» **What is asked**
Copy the listing from the line that has "phylum: Cnidaria" through its final line. In that copy, replace "scientific name" with "binomial name" and leave everything else as it is.

— START Data to process —

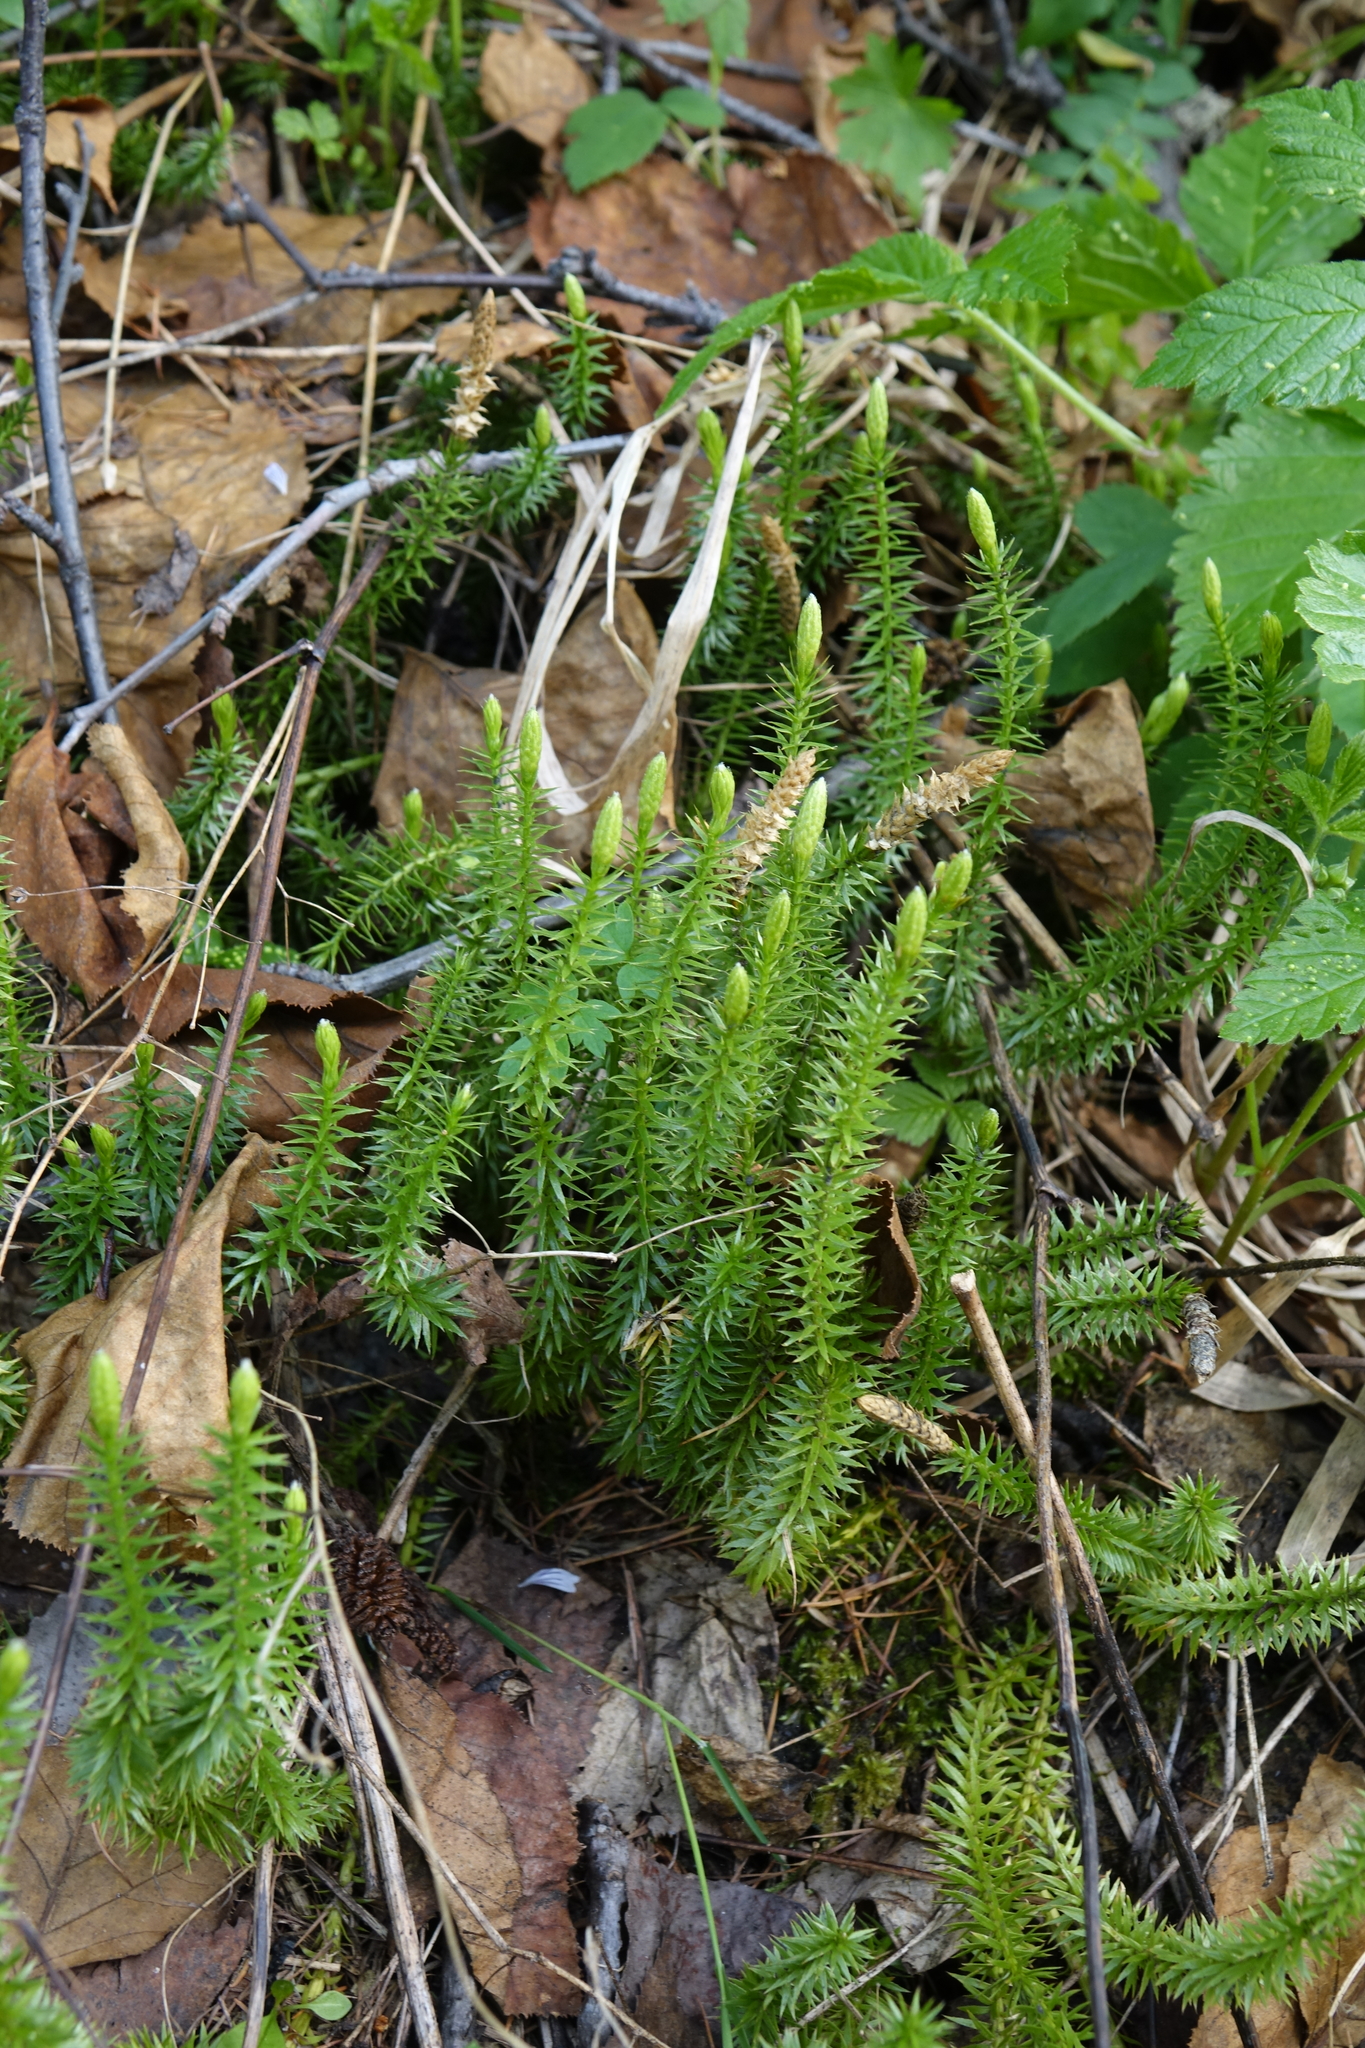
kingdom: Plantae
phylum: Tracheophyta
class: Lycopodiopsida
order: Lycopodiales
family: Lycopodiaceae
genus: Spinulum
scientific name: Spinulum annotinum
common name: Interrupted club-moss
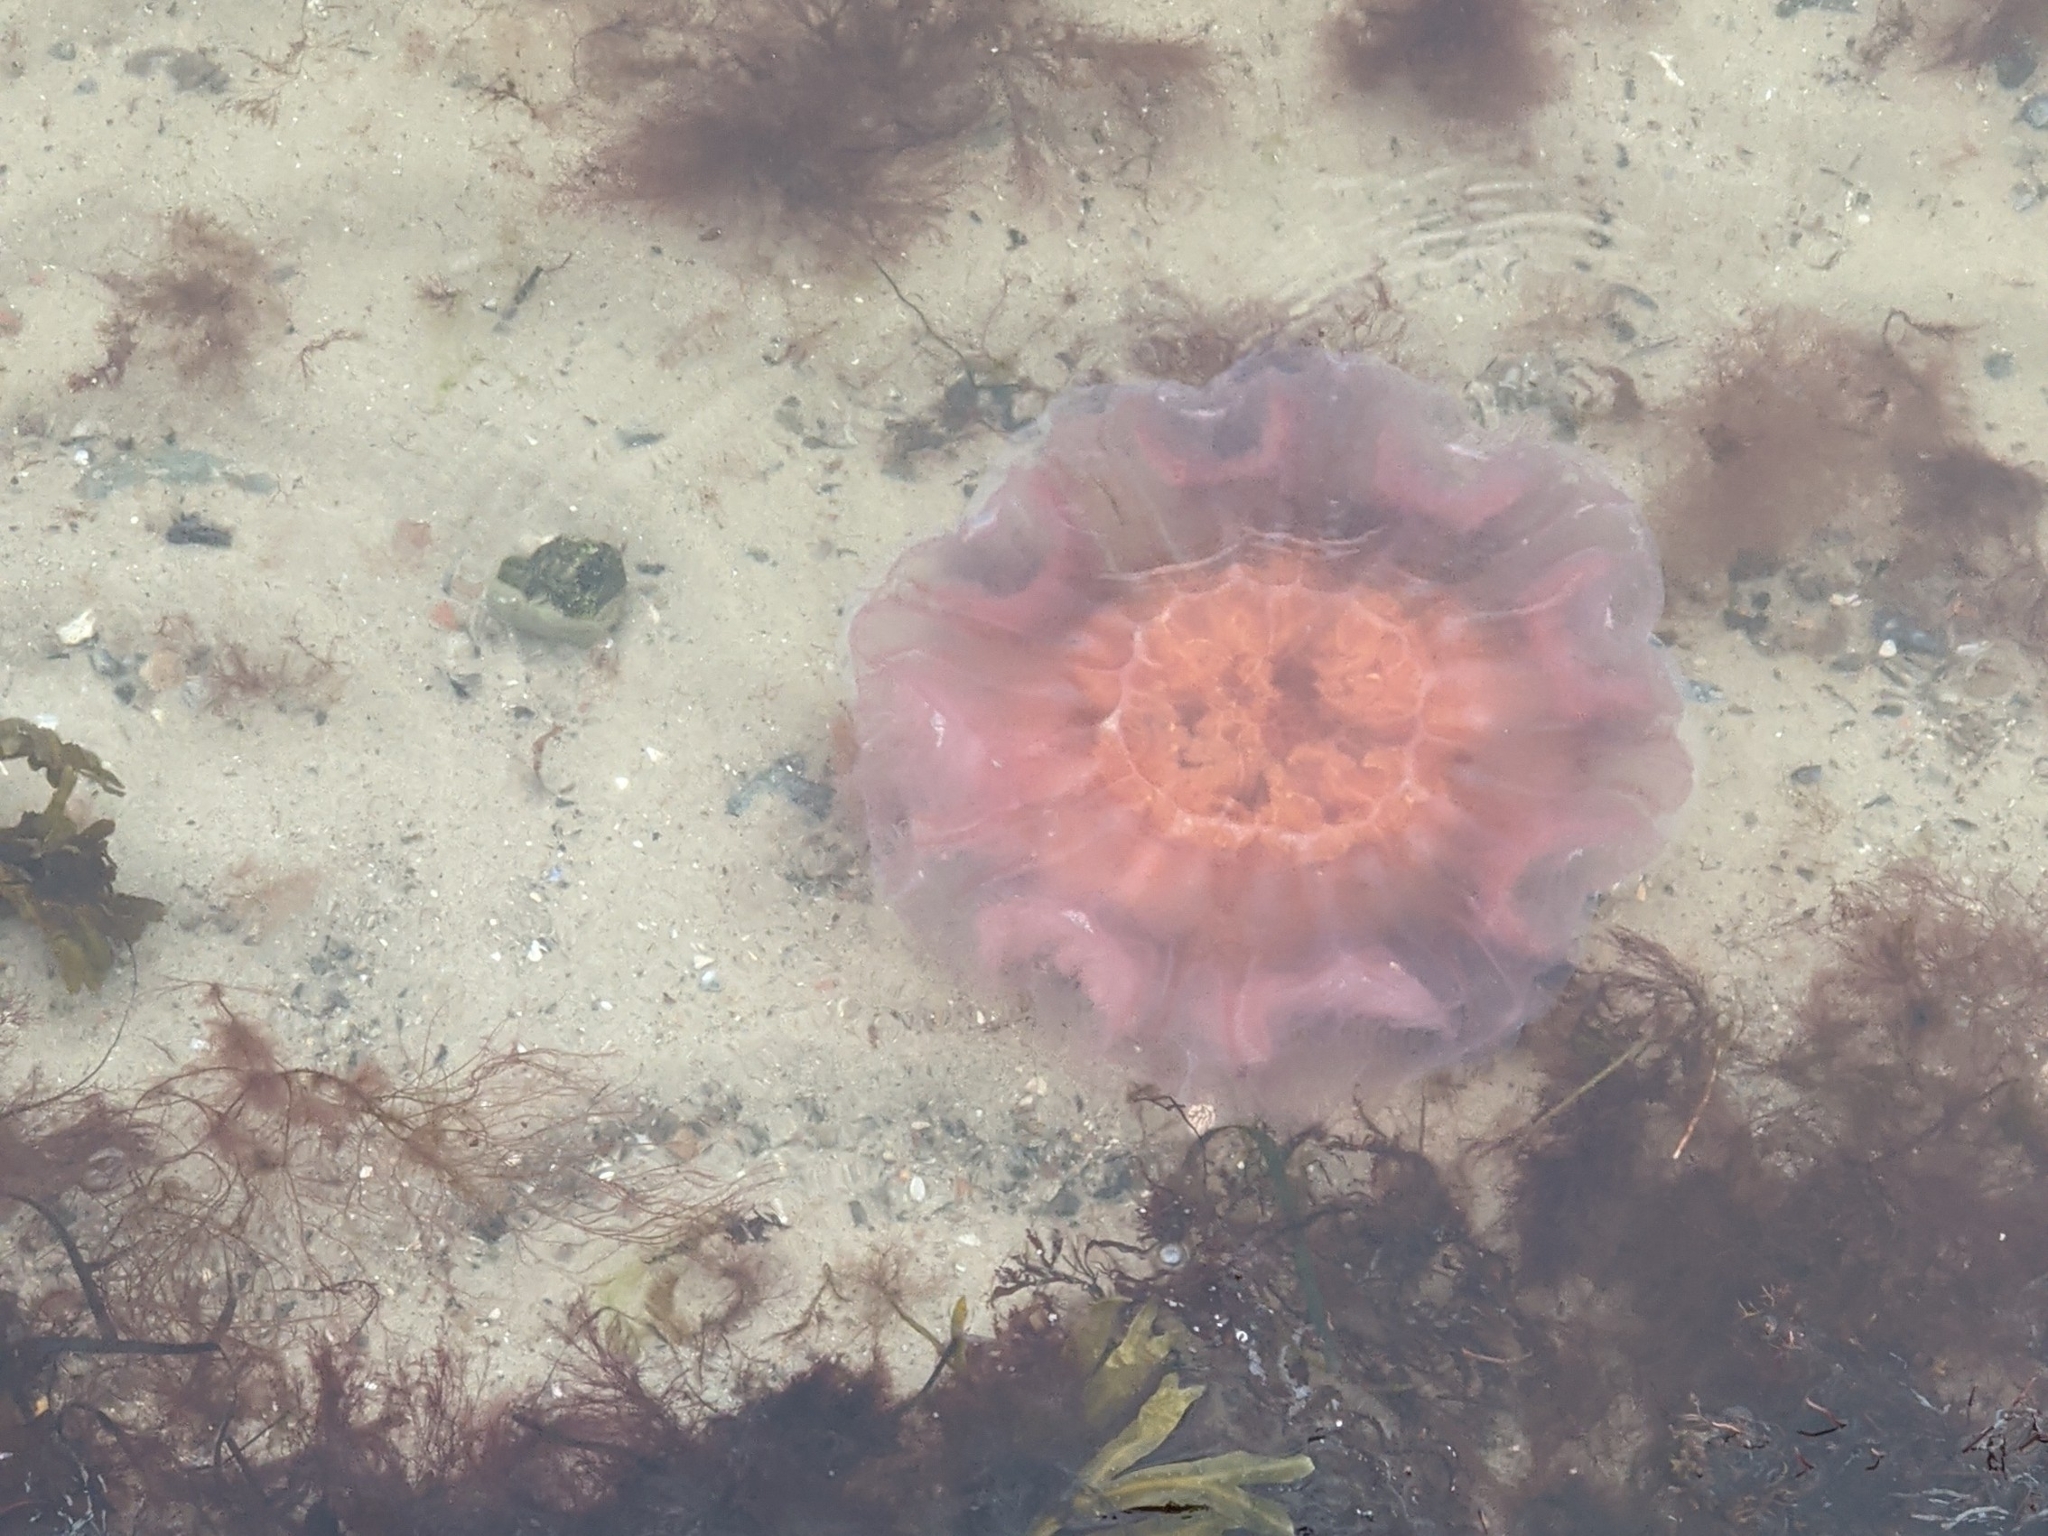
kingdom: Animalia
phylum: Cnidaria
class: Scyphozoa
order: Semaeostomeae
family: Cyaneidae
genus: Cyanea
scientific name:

— END Data to process —

» **Result**
phylum: Cnidaria
class: Scyphozoa
order: Semaeostomeae
family: Cyaneidae
genus: Cyanea
binomial name:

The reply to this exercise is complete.